Another historic limitation of AM that technological innovation helps to address is the finish of the final part.
“Traditionally injection moulding could not be beaten when it came to surface finish. But through tight control and the inherent stability of the process, parts produced using P3 technology rival injection moulding for surface finish and aesthetic appeal. And, of course, they can be produced in geometries impossible to recreate with moulding.”
Daniel Princ, Head of Production, P3 EMEA & APAC at Stratasys
Materials matter in additive manufacturing
A decade ago, available photopolymer materials immediately removed AM from consideration as a production technology.
“Characteristics such as strength, toughness, temperature resistance and elasticity were insufficient for many potential uses,” says Princ. “In contrast, today, with advancements in digitisation, we can now measure and control the polymerization process to a much greater degree. As a result, a large and growing number of specialty materials companies have been able to harness the power of the P3 platform to push materials technology to new levels. BASF, Covestro, Henkel and others have created a photopolymer materials selection that would have seemed unthinkable even a few years ago.
“We now see:
- Applications requiring high temperature resistance — with a heat deflection temperature of up to 80 °C
- Biocompatible materials with ISO 10993-5 and ISO 10993-10 certification
- Materials with properties analogous to polypropylene, ABS and commercial grade TPUs
“These material properties are available via traditional manufacturing methods, but with additive manufacturing, they are accessible with new levels of production flexibility and design freedom.”

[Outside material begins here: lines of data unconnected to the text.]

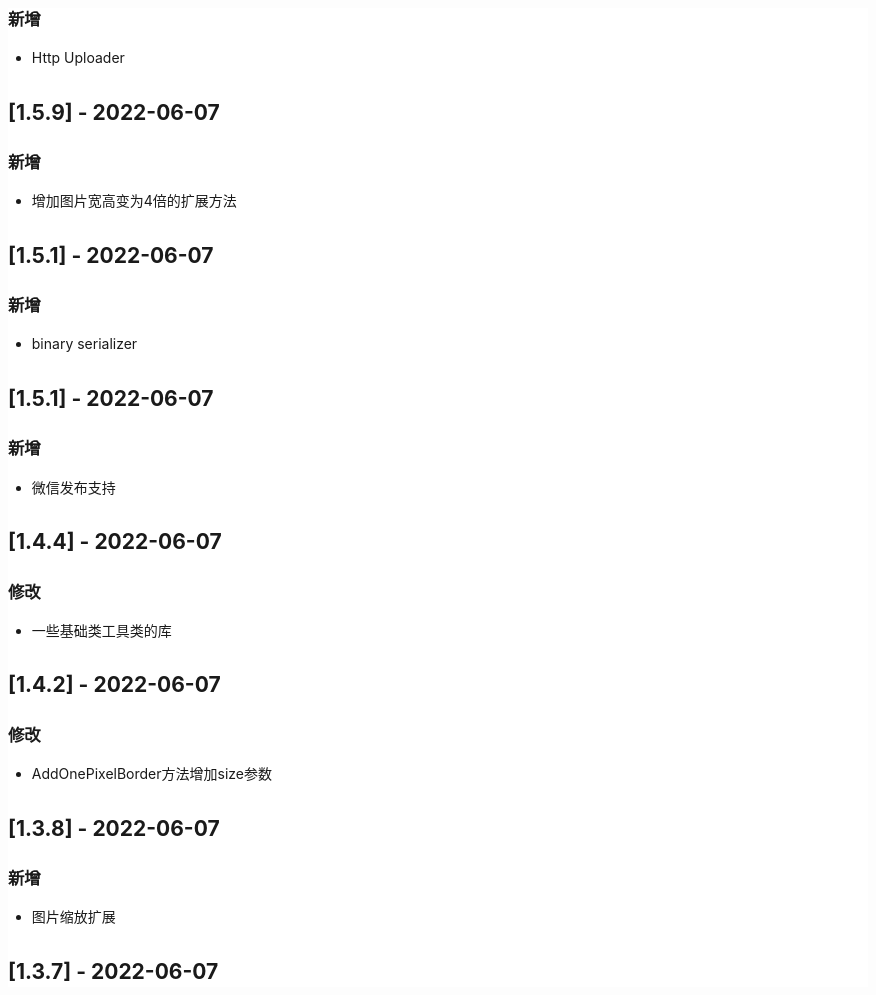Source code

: ### 新增

- Http Uploader



## [1.5.9] - 2022-06-07

### 新增

- 增加图片宽高变为4倍的扩展方法



## [1.5.1] - 2022-06-07

### 新增

- binary serializer



## [1.5.1] - 2022-06-07

### 新增

- 微信发布支持



## [1.4.4] - 2022-06-07

### 修改

- 一些基础类工具类的库



## [1.4.2] - 2022-06-07

### 修改

- AddOnePixelBorder方法增加size参数



## [1.3.8] - 2022-06-07

### 新增

- 图片缩放扩展



## [1.3.7] - 2022-06-07
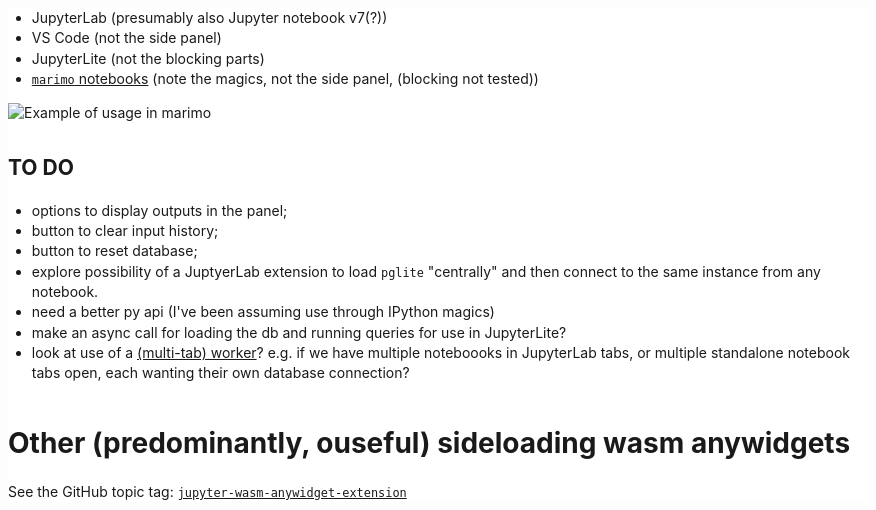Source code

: - JupyterLab (presumably also Jupyter notebook v7(?))
- VS Code (not the side panel)
- JupyterLite (not the blocking parts)
- [`marimo` notebooks](https://marimo.app/l/9mv768) (note the magics, not the side panel, (blocking not tested))

![Example of usage in marimo](images/marimo_pglite_example.png)


## TO DO

- options to display outputs in the panel;
- button to clear input history;
- button to reset database;
- explore possibility of a JuptyerLab extension to load `pglite` "centrally" and then connect to the same instance from any notebook.
- need a better py api (I've been assuming use through IPython magics)
- make an async call for loading the db and running queries for use in JupyterLite?
- look at use of a [(multi-tab) worker](https://pglite.dev/docs/multi-tab-worker)? e.g. if we have multiple noteboooks in JupyterLab tabs, or multiple standalone notebook tabs open, each wanting their own database connection?

# Other (predominantly, ouseful) sideloading wasm anywidgets

See the GitHub topic tag: [`jupyter-wasm-anywidget-extension`](https://github.com/topics/jupyter-wasm-anywidget-extension)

In addition, Stratasys’ recent creation of its GrabCAD® Additive Manufacturing Platform, an open and enterprise-ready software platform, enables manufacturers to manage production-scale AM operations.
“This provides manufacturers with a software designed for the unique needs of at-scale AM across the entire digital thread – from design through production – while also integrating with Industry 4.0 infrastructure and enterprise applications.”

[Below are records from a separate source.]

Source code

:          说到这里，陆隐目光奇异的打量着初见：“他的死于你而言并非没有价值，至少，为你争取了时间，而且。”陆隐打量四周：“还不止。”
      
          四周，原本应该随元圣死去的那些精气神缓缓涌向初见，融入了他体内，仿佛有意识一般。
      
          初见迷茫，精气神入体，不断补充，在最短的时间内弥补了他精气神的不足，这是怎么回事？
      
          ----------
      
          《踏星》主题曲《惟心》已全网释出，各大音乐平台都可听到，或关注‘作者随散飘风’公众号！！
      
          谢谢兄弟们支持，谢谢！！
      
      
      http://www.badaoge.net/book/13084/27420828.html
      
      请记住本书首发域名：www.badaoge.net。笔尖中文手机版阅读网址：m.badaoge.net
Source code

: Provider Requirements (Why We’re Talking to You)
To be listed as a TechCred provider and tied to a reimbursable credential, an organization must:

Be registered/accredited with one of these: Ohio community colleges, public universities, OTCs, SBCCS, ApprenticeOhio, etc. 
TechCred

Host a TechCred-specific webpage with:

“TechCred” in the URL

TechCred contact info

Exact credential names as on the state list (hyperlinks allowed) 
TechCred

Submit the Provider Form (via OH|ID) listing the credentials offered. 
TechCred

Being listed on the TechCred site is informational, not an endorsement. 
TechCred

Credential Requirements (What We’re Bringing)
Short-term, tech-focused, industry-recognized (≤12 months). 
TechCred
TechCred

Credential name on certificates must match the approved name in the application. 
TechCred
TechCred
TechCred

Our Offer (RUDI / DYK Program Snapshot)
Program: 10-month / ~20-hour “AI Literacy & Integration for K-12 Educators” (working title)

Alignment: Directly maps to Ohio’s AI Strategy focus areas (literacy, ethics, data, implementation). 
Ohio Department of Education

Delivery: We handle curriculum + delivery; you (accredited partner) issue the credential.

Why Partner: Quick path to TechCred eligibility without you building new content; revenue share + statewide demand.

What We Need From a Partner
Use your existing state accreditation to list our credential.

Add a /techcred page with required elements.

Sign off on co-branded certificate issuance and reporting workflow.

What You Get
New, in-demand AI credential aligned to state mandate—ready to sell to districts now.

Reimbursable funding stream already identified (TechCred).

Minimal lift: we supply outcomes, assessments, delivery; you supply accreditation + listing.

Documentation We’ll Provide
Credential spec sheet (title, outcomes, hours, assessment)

There are so many things manufacturers can do with P3 technology, the question really becomes what should they do?
Princ shares four great opportunities:
Electrical connectors, adaptors and wiring brackets
“Small enough to be nested efficiently within the P3 build volume and built-in significant production scale. Can make use of the high-temperature, impact resistant or ABS- and PP-like materials.”

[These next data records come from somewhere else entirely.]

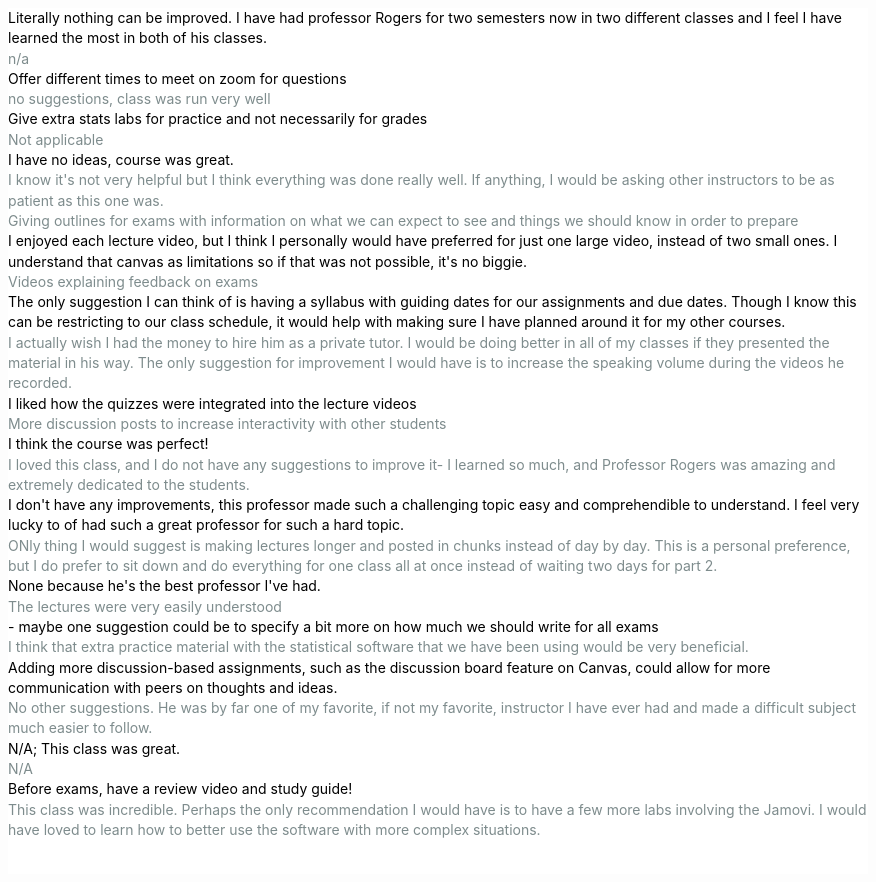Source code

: <p><span style="color: #000000;">Literally nothing can be improved. I have had professor Rogers for two semesters now in two different classes and I feel I have learned the most in both of his classes.</span><br /><span style="color: #7e8c8d;">n/a</span><br /><span style="color: #000000;">Offer different times to meet on zoom for questions</span><br /><span style="color: #7e8c8d;">no suggestions, class was run very well</span><br /><span style="color: #000000;">Give extra stats labs for practice and not necessarily for grades</span><br /><span style="color: #7e8c8d;">Not applicable</span><br /><span style="color: #000000;">I have no ideas, course was great.</span><br /><span style="color: #7e8c8d;">I know it's not very helpful but I think everything was done really well. If anything, I would be asking other instructors to be as patient as this one was.</span><br /><span style="color: #7e8c8d;">Giving outlines for exams with information on what we can expect to see and things we should know in order to prepare</span><br /><span style="color: #000000;">I enjoyed each lecture video, but I think I personally would have preferred for just one large video, instead of two small ones. I understand that canvas as limitations so if that was not possible, it's no biggie.</span><br /><span style="color: #7e8c8d;">Videos explaining feedback on exams</span><br /><span style="color: #000000;">The only suggestion I can think of is having a syllabus with guiding dates for our assignments and due dates. Though I know this can be restricting to our class schedule, it would help with making sure I have planned around it for my other courses.</span><br /><span style="color: #7e8c8d;">I actually wish I had the money to hire him as a private tutor. I would be doing better in all of my classes if they presented the material in his way. The only suggestion for improvement I would have is to increase the speaking volume during the videos he recorded.</span><br /><span style="color: #000000;">I liked how the quizzes were integrated into the lecture videos</span><br /><span style="color: #7e8c8d;">More discussion posts to increase interactivity with other students</span><br /><span style="color: #000000;">I think the course was perfect!</span><br /><span style="color: #7e8c8d;">I loved this class, and I do not have any suggestions to improve it- I learned so much, and Professor Rogers was amazing and extremely dedicated to the students.</span><br /><span style="color: #000000;">I don't have any improvements, this professor made such a challenging topic easy and comprehendible to understand. I feel very lucky to of had such a great professor for such a hard topic.</span><br /><span style="color: #7e8c8d;">ONly thing I would suggest is making lectures longer and posted in chunks instead of day by day. This is a personal preference, but I do prefer to sit down and do everything for one class all at once instead of waiting two days for part 2.</span><br /><span style="color: #000000;">None because he's the best professor I've had.</span><br /><span style="color: #7e8c8d;">The lectures were very easily understood</span><br /><span style="color: #000000;">- maybe one suggestion could be to specify a bit more on how much we should write for all exams</span><br /><span style="color: #7e8c8d;">I think that extra practice material with the statistical software that we have been using would be very beneficial.</span><br /><span style="color: #000000;">Adding more discussion-based assignments, such as the discussion board feature on Canvas, could allow for more communication with peers on thoughts and ideas.</span><br /><span style="color: #7e8c8d;">No other suggestions. He was by far one of my favorite, if not my favorite, instructor I have ever had and made a difficult subject much easier to follow.</span><br /><span style="color: #000000;">N/A; This class was great.</span><br /><span style="color: #7e8c8d;">N/A</span><br /><span style="color: #000000;">Before exams, have a review video and study guide!</span><br /><span style="color: #7e8c8d;">This class was incredible. Perhaps the only recommendation I would have is to have a few more labs involving the Jamovi. I would have loved to learn how to better use the software with more complex situations.</span></p>
<p>&nbsp;</p>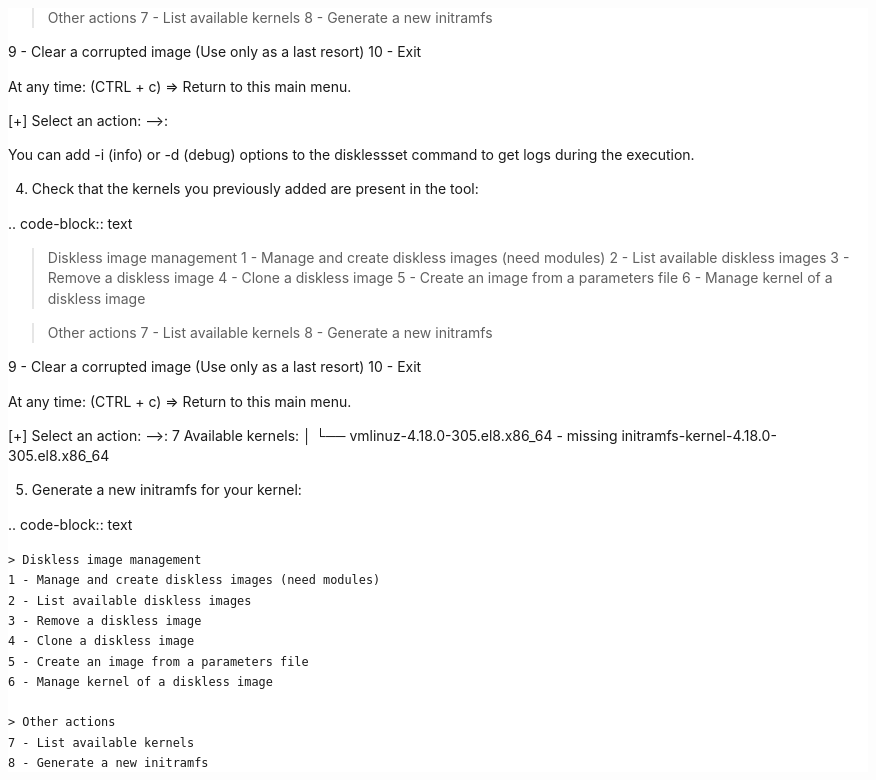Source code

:    > Other actions
   7 - List available kernels
   8 - Generate a new initramfs

   9 - Clear a corrupted image (Use only as a last resort)
   10 - Exit

  At any time: (CTRL + c) => Return to this main menu.

  [+]  Select an action:
  -->:

You can add -i (info) or -d (debug) options to the disklessset command to get logs during the execution.

4. Check that the kernels you previously added are present in the tool:

.. code-block:: text

   > Diskless image management
   1 - Manage and create diskless images (need modules)
   2 - List available diskless images
   3 - Remove a diskless image
   4 - Clone a diskless image
   5 - Create an image from a parameters file
   6 - Manage kernel of a diskless image

   > Other actions
   7 - List available kernels
   8 - Generate a new initramfs

   9 - Clear a corrupted image (Use only as a last resort)
   10 - Exit

  At any time: (CTRL + c) => Return to this main menu.

  [+]  Select an action:
  -->: 7
  Available kernels:
      │
      └── vmlinuz-4.18.0-305.el8.x86_64 - missing initramfs-kernel-4.18.0-305.el8.x86_64
    
5. Generate a new initramfs for your kernel:

.. code-block:: text

    > Diskless image management
    1 - Manage and create diskless images (need modules)
    2 - List available diskless images
    3 - Remove a diskless image
    4 - Clone a diskless image
    5 - Create an image from a parameters file
    6 - Manage kernel of a diskless image

    > Other actions
    7 - List available kernels
    8 - Generate a new initramfs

Industrial machine components —Housings, buttons, clips, seals & gaskets
“Takes advantage of the production throughput for volume manufacturing and the excellent surface finish. Can make use of ABS- and TPU-like resins, clear flexible resins or durable low-cost resins.”
Medical device components
“Capitalise on the medical grade and biocompatible ABS- and PP-like materials on the P3 for maximum flexibility for flexible production of biocompatible housings, fluid delivery systems and more.”
Moulds for low-pressure, low-temperature moulding
“Using the quick-printing and -processing resins the exceptional surface quality can be used to generate mould for footwear components, PU moulds or sample mouldings.”
Beyond these examples a world of opportunity awaits and with materials development continuing at pace the P3 platform will only become more versatile, and solve even more manufacturing challenges, in future.
“Once the part, material and process are running in harmony, AM really can challenge other technologies in true production,” says Princ.